Extracted text:
━━━━━━━━━━

The selection of hot and cold dishes in the lounge is great. I haven’t had a proper breakfast yet, so I decide to have some Nasi Lemak (rice cooked in coconut) with Chicken Rendang.



Half an hour before departure I leave the lounge and head for gate C27, where the big bird is expecting me. Passengers in Business Class are instructed to head one floor up for boarding. On the lower level there are two airbridges, the B bridge for Economy Class and the A bridge for First Class passengers.


The Cabin

Wow! I definitely like the Malaysia Airlines First Class cabin. The colours are rather dark, but the cabin is very beautifully appointed and sumptuous. The seat provides ample space and privacy. It all looks very elegant.


So far when I’ve travelled on the A 380 with Thai, Lufthansa and Singapore Airlines it’s always been on the upper deck. So this will be my first ride on the lower deck. Two things strike me from down here. First, the engines and wing look even more enormous than they do from one floor up. Secondly, there’s more noise on the lower level. The good news is, we’re only two passengers on the flight today.

The Crew

What can I say? Today’s crew really are deserving of Malaysia Airlines’ reputation for the best cabin crew. They are truly excellent and very professional. There are two ladies and one gentleman in charge of the two of us. They take their time to provide a very personalised and utterly charming service. They soon realise I have a bit of a thing about planes and we get talking. Very obviously the crew are very proud of their product and the A 380 and competently answer all my questions.

I am offered a drink and choose an orange juice, which is brought to me with a hot towel. The menu is already at my seat.


Departure is the same sluggish affair as it was yesterday with Thai Airways from Hong Kong to Bangkok. Well okay, fair enough. I suppose with this big bird take-off will never be sprightly.

━━━━━━━━━━

Record extracts:
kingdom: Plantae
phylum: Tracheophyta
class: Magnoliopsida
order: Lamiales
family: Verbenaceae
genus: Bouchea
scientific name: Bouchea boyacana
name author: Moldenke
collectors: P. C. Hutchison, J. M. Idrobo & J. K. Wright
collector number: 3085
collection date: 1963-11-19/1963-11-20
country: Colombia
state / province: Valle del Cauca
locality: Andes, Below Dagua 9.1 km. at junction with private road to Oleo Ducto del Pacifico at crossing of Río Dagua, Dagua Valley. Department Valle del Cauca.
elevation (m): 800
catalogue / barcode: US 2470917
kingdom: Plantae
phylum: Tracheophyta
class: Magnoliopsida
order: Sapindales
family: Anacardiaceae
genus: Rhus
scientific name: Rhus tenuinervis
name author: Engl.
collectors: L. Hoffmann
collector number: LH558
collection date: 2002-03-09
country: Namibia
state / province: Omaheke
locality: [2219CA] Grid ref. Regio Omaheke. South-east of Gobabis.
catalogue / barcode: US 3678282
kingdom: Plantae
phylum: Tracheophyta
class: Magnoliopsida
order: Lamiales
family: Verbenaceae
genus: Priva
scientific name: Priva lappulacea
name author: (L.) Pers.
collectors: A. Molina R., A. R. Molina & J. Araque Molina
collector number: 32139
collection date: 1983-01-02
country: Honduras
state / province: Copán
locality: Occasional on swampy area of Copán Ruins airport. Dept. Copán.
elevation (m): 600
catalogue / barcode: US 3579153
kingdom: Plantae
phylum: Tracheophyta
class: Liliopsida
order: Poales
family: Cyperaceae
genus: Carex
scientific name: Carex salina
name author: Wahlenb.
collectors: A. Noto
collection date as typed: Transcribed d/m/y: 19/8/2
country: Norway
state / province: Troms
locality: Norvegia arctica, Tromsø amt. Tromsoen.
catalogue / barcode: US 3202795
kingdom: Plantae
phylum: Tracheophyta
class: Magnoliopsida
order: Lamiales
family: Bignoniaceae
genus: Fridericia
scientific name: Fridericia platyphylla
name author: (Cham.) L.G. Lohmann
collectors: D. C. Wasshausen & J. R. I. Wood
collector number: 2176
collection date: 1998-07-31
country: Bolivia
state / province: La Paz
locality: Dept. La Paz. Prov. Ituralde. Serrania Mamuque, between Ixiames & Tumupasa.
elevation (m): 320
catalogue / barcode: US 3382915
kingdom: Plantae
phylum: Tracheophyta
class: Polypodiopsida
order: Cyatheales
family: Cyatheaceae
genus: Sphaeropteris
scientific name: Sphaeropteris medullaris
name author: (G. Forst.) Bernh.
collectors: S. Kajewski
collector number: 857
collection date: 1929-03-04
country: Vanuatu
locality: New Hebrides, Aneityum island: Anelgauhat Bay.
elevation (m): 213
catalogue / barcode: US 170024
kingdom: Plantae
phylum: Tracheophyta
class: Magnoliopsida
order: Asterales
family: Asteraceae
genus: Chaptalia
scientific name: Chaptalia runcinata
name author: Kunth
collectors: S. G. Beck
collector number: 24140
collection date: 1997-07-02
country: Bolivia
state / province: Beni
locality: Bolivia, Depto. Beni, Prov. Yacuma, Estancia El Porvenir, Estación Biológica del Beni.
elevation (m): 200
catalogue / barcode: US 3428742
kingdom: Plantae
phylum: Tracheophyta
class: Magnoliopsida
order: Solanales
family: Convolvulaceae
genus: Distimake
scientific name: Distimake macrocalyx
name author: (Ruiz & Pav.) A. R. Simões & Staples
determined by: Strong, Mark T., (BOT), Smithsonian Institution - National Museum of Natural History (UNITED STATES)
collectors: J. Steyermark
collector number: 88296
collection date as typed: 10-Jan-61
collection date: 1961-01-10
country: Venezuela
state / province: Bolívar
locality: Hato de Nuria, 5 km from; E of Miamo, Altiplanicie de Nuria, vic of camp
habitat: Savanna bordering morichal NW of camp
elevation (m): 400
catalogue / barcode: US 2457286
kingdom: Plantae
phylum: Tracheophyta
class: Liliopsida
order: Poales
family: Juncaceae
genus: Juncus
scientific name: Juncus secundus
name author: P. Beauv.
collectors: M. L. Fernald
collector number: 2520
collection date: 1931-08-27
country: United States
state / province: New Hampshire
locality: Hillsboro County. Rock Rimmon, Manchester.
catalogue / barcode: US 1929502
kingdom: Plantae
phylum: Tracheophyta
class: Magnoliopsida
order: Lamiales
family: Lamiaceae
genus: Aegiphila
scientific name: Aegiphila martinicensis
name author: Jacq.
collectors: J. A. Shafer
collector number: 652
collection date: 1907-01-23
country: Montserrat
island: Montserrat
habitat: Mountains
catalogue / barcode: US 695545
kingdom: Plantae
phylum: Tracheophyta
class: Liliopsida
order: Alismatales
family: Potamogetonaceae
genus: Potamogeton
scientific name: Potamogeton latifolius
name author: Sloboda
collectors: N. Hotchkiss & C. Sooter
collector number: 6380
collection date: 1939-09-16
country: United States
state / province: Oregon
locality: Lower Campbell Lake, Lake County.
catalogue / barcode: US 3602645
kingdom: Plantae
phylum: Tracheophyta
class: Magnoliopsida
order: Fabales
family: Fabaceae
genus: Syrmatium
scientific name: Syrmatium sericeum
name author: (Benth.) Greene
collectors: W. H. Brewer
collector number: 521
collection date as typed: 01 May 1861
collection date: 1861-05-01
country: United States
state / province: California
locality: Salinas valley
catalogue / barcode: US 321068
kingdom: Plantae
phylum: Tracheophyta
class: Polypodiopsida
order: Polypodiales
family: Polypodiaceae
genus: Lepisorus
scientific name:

━━━━━━━━━━

Exercise directions: Pick up the review of the Malaysia Airlines A380 First Class flight after its last sentence and continue it. The data have no connection to the review of the Malaysia Airlines A380 First Class flight.

Reply to the task:
The Meal

I start writing this trip report. It’s quite bumpy as the flight attendant comes to dress the table for the meal service. So I place my MacBook Air on the side, on the rail in the space between the seat and the cabin wall. Suddenly there is a bum from the turbulence, followed by a thump. It takes me a moment to realise that the thumping sound came from my laptop, which has managed to slip through a small gap.


It’s so tight I can’t get my hand down there. The flight attendant suggests I move seats to the other side to give her more space to manoeuver while she tries to get a hold of my laptop. Eventually though she gives up and informs me that the captain has been advised and that he has requested engineers to come on board upon arrival in Hong Kong to retrieve the laptop. How embarrassing!


The meal starts with a plate of amazingly fresh and juicy fruit – grapes, dragon fruit, melon and papaya.


This is followed by a selection from the breadbasket. I just have a croissant.


Next I have the Nasi Lemak with spicy shrimps. The dish is served with peanuts, boiled egg, cucumber and dried fish.


And then for dessert I have some vanilla ice cream.


With the coffee the crew serve a bowl of warm nuts and another with chocolates.


After the meal I take a tour of the cabin and the loo.





After we land, the purser comes to my seat and asks me to wait for the engineers to arrive to retrieve my Mac. We pull onto the stand and wait for all the passengers to disembark. It’s amazing how long it takes to unload a nearly full A 380. Once everybody is gone, the engineers arrive. It takes then about 20 minutes until eventually, with the help of one of the flight attendants and her slender hands, they manage to get the laptop out. I’m really embarrassed about the whole thing, which is only highlighted by the fact that all the crew were really very friendly about the whole thing.

I collect my belonging and thank them for their service and their kindness. My next flight will not be until this evening. So I head to the hotel bus shuttle stop and catch the shuttle bus from gate 29 to the Novotel City Gate, which is located about 10 minutes away from the terminal.